In response to a petition filed by a husband-wife duo from Thevara, Milton and Eva Milton, against Cholamandalam MS General Insurance Company and the Union Bank of India, the commission, comprising president D.B. Binu and members V. Ramachandran and Sreevidhia T.N., issued the verdict.
Consequently, the complainants alleged that the insurance company denied their claim, leading them to cover medical expenses amounting to ₹1.49 lakh out of their own pocket after Mr. Milton underwent coronary angioplasty on August 22, 2020.

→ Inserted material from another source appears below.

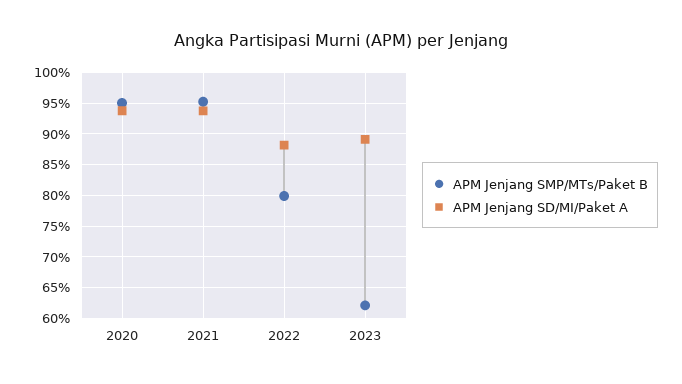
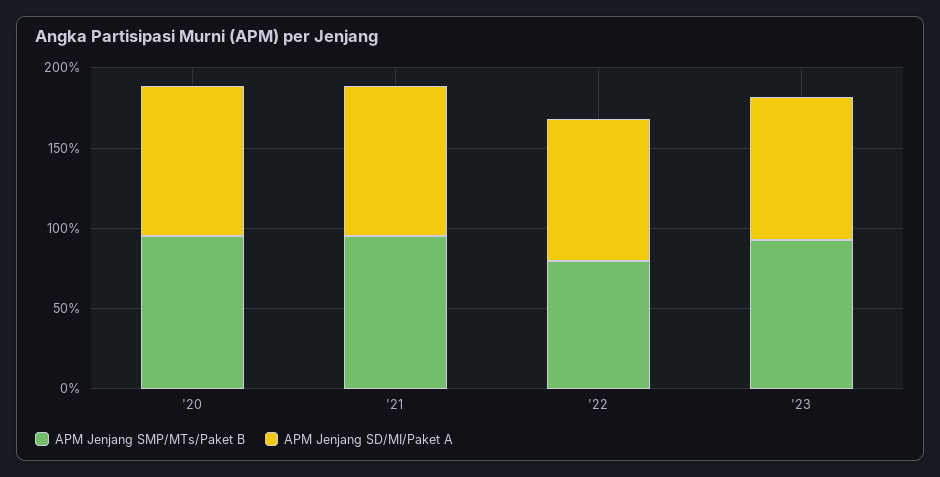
APM Jenjang SMP/MTs/Paket B, 2023: 62 -> 90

Additionally, the insurance company argued that it did not cover the treatment because it related to a pre-existing condition (diabetes mellitus), which the policy only covers two years from its commencement, whereas the policy was only five months old at the time of treatment.
However, the bank defended itself from any responsibility, asserting that it had no involvement in the terms and conditions of the insurance policies and bore no financial liability in settling claims. Furthermore, it supported the insurance company’s reasoning for denying the claim and argued that insurance services were simply value-added services offered to customers at subsidized rates.
Consumer Forum Ruling
In ruling while deciding the matter, the commission cited a Supreme Court ruling that diabetes mellitus, while a risk factor for cardiac ailments, does not automatically predispose every individual with the condition to heart disease.
The commission observed, “This precedent underscores the necessity for insurers to assess claims based on the specific circumstances of each case rather than applying broad exclusionary principles.”
It is also observed that the denial of cashless treatment and the subsequent rejection of the claim appeared to be based more on policy technicalities than on a fair assessment of the complainant’s medical emergency and the disclosures made at the time of policy purchase.